Dispute about the level of an employee's performance
A team leader of an operational team sought review of a performance rating of 'fully effective', arguing that their results against their performance measures indicated a rating of 'exceptional'. In particular, the team leader cited the increased productivity of the team and evidence from staff survey results that the team was highly engaged.
The team leader had 84 separate performance measures in their agreement and an additional 10 key performance indicators. The Merit Protection Commissioner noted it was impractical to rate the team leader's performance on the basis of a literal assessment against each measure. This was because of the large number of performance measures and because some of the measures were behavioural. In the Merit Protection Commissioner's opinion the performance assessment in this case involved making a broad judgement of the team leader's overall performance against business outcomes. In this circumstance, an employee could be rated above the fully effective level even if not all performance measures were met.

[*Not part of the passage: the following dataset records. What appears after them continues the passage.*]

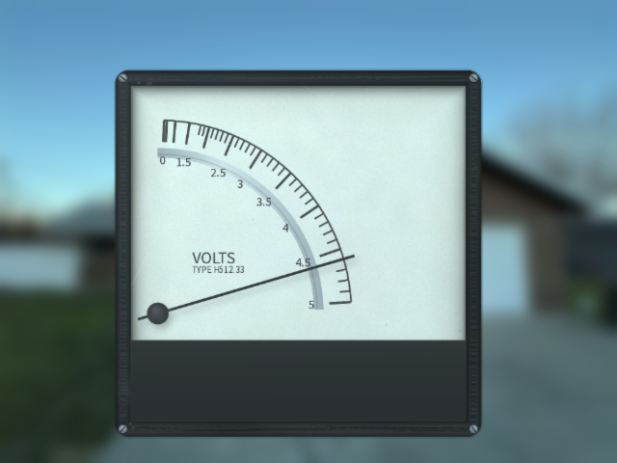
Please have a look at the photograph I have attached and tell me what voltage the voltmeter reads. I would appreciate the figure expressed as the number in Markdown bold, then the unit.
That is **4.6** V
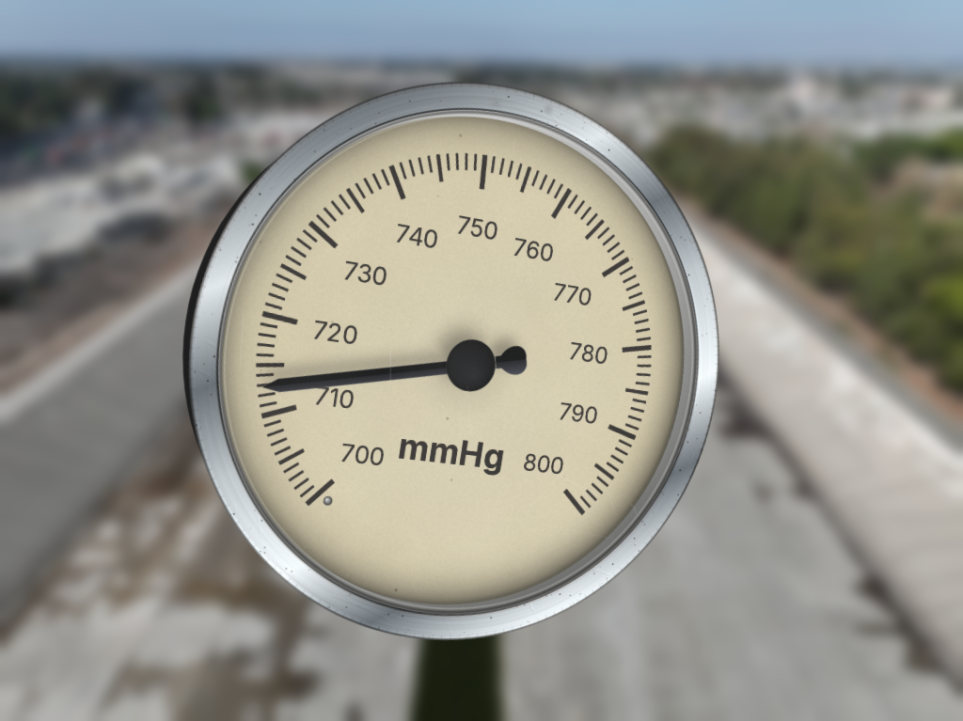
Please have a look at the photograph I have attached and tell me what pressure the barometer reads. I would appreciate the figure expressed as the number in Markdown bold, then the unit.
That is **713** mmHg
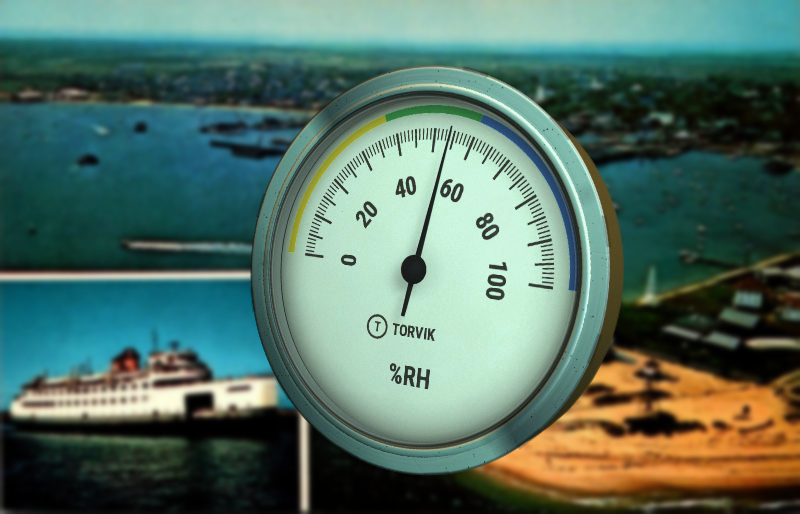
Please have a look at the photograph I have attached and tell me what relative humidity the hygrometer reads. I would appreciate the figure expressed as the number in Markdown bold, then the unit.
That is **55** %
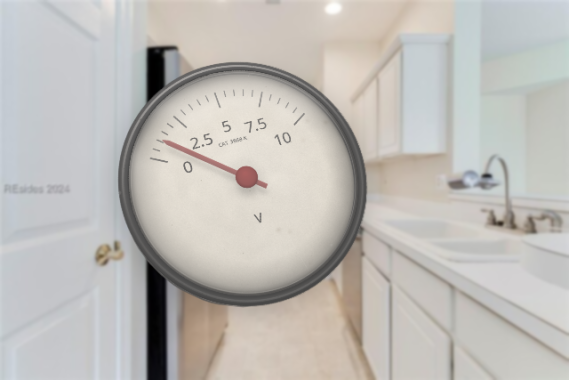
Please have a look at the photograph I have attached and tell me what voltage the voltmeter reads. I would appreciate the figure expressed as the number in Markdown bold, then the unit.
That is **1** V
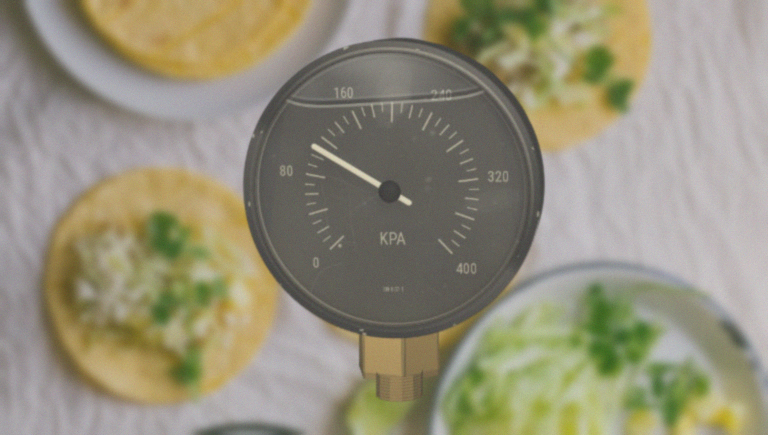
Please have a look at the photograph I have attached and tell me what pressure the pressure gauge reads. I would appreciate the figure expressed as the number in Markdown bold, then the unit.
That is **110** kPa
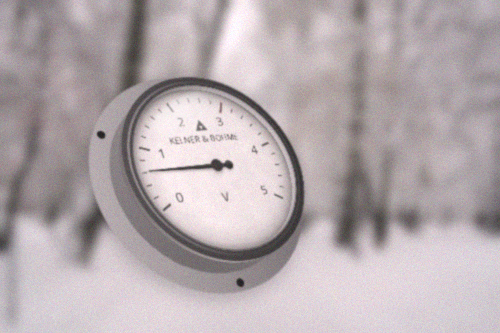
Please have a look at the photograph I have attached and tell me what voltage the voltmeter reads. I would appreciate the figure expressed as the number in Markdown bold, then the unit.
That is **0.6** V
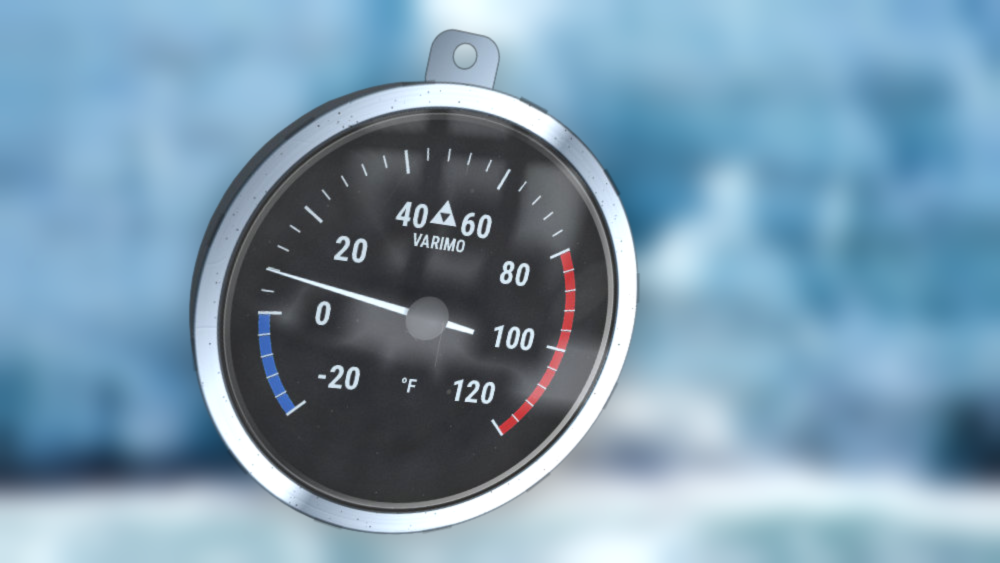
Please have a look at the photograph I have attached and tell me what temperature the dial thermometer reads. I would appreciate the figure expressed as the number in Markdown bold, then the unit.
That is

The Merit Protection Commissioner noted evidence that the team leader had maintained high levels of productivity in circumstances of a growing and, at times, excessive workload. At the same time, the team leader oversaw a significant turn-around in indicators of staff well-being.
The Merit Protection Commissioner took the view that the team leader's performance went beyond what the team leader should have reasonably been expected to achieve with the resources available. As a result, the Merit Protection Commissioner recommended that the original performance rating be set aside and that the team leader be awarded a performance rating of 'very good'.